Online Program

326536
Using Big Data for Health Policy Research: A Project of the Pathways to Health and Social Equity Program of Research


Monday, November 2, 2015 : 12:50 p.m. - 1:10 p.m.

Nathan Nickel, MPH, PhD, Manitoba Centre for Health Policy, College of Medicine, Faculty of Health Sciences, University of Manitoba, Winnipeg, MB, Canada
Dan Chateau, PhD, Department of Community Health Sciences, University of Manitoba, Winnipeg, MB, Canada
Marni Brownell, PhD, Department of Community Health Sciences, University of Manitoba, Winnipeg, MB, Canada
Alan Katz, MBChB, MSc, CCFP, Manitoba Centre for Health Policy, College of Medicine, Faculty of Health Sciences, University of Manitoba, Winnipeg, MB, Canada
Elaine Burland, PhD, Manitoba Centre for Health Policy, University of Manitoba, Winnipeg, MB, Canada
Randy Walld, Manitoba Centre for Health Policy, University of Manitoba, Winnipeg, MB, Canada
Mingming Hu, MSc, Manitoba Centre for Health Policy, University of Manitoba, Winnipeg, MB, Canada
Carole Taylor, MSc, Manitoba Centre for Health Policy, University of Manitoba, Winnipeg, MB, Canada
Joykrishna Sarkar, MSc, Manitoba Centre for Health Policy, University of Manitoba, Winnipeg, MB, Canada
Chun Yan Goh, MSc, Manitoba Centre for Health Policy, University of Manitoba, Winnipeg, MB, Canada
BACKGROUND

Big data that measure individuals’ exposure to policy/programs, follow recipients through time, and capture information on wide ranging social determinants of health can be effectively leveraged for policy-focused health equity research.

METHODS

Data files from several domains, comprising individual-level data, were assembled to develop the PATHS Data. These data include millions of data fields capturing administrative data on healthcare utilization, socioeconomic status, receipt of social services and/or housing, education, and involvement with the justice system. Data were linked – at the individual level – across domains and through time. Healthcare utilization data (physician visits, prescription drugs, and diagnostic/therapeutic codes from hospitalizations) were linked with social services data to identify the impact of programs’ impact on child health.

RESULTS

PATHS Data include information on 99% of individuals living in Manitoba born between 1984-2012 (N=584 255), including marginalized populations often missed in survey research. The median observation period for individuals from birth is 15.4 years. Maternal age at birth decreased from 1984 to 2012- 26.5 years to 23.8 years (p<0.01). The proportion of children from low-income families increased significantly 23.2% to 27.2% (p<0.01). When children were followed through time, residential mobility was highest at 2 years of age. Linking healthcare utilization data with social services and education data identified several programs associated with improved child health.

CONCLUSION

Routinely collected administrative data, linkable across domains, provide a unique and cost-effective opportunity for conducting policy-focused health equity research and for construction longitudinal health trajectories.

Learning Areas:

Conduct evaluation related to programs, research, and other areas of practice
Epidemiology
Program planning
Public health or related public policy

Learning Objectives:
Discuss the strengths and limitations of using linked administrative health data for health equity research. Formulate research questions which can be answered with big data. Describe how linking administrative data, across time and from a variety of domains – health, social services, justice – can be leveraged to implement sophisticated study designs for policy evaluation.
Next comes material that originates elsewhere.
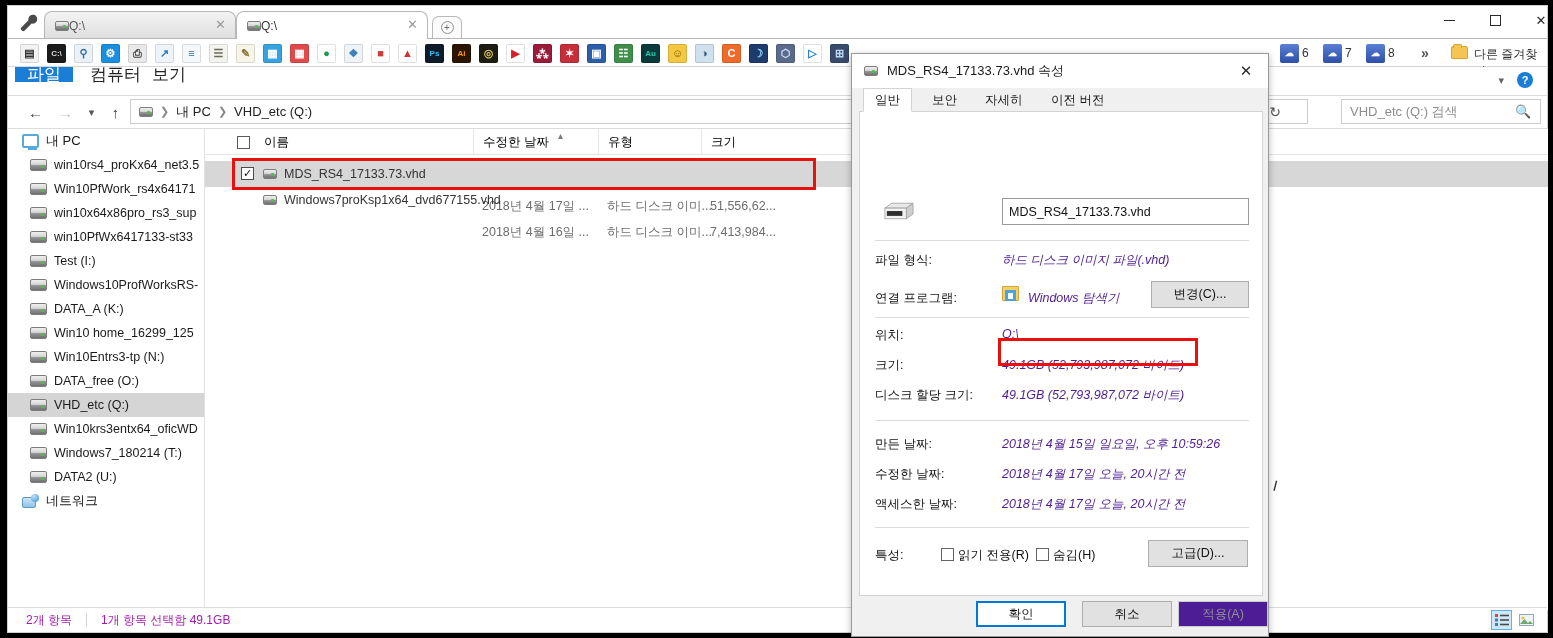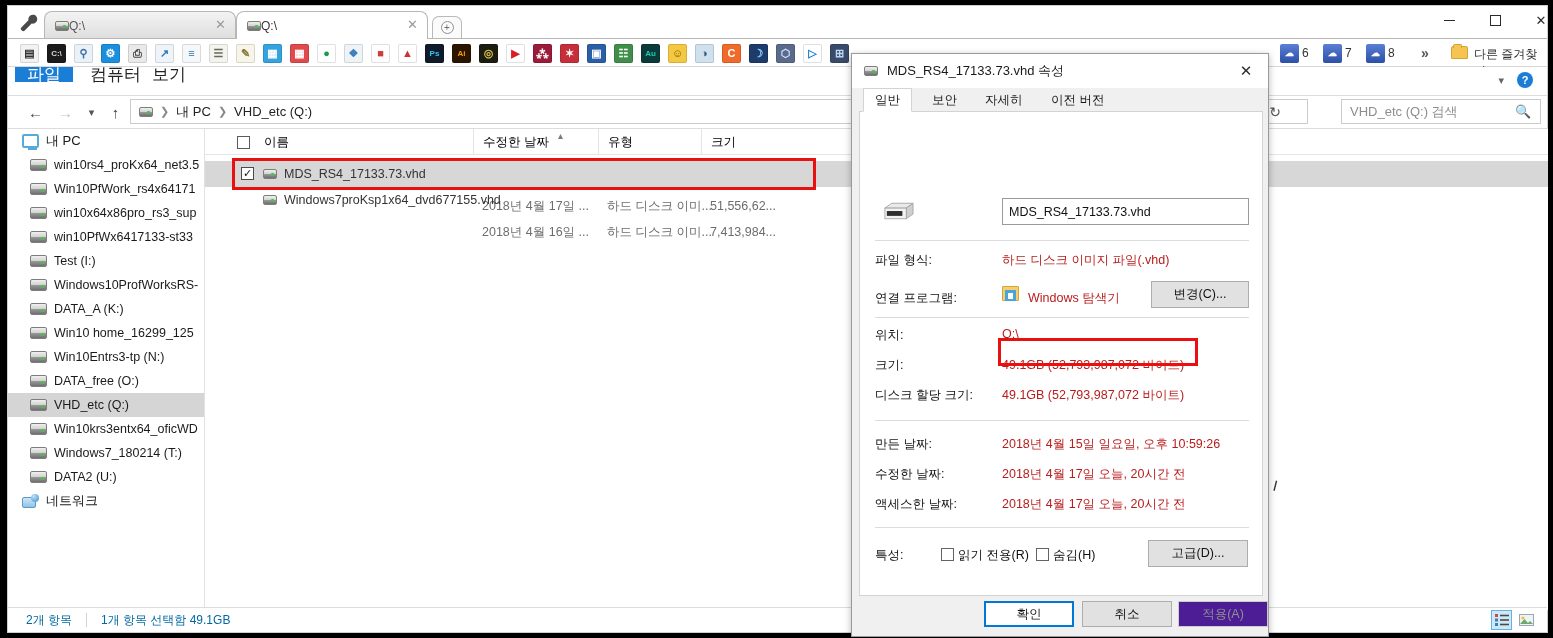"하드 디스크 이미지 파일(.vhd)" .prop-val { color: #b91c1c -> #4c1d95; font-style: none -> italic }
Keyword(s): Health Disparities/Inequities, Child Health

Presenting author's disclosure statement:

Qualified on the content I am responsible for because: I am a Co-PI and member of the Leadership Steering Committee of the PATHS Equity Program of Research- a federally funded research program comprising over 15 studies into health equity. I am PI or Co-PI on several additional studies using linked administrative data - linking dozens of data files from many domains including health, social services, child services, education, and justice. I have published articles & chapters on using linked administrative data for health research.
Any relevant financial relationships? No

I agree to comply with the American Public Health Association Conflict of Interest and Commercial Support Guidelines, and to disclose to the participants any off-label or experimental uses of a commercial product or service discussed in my presentation.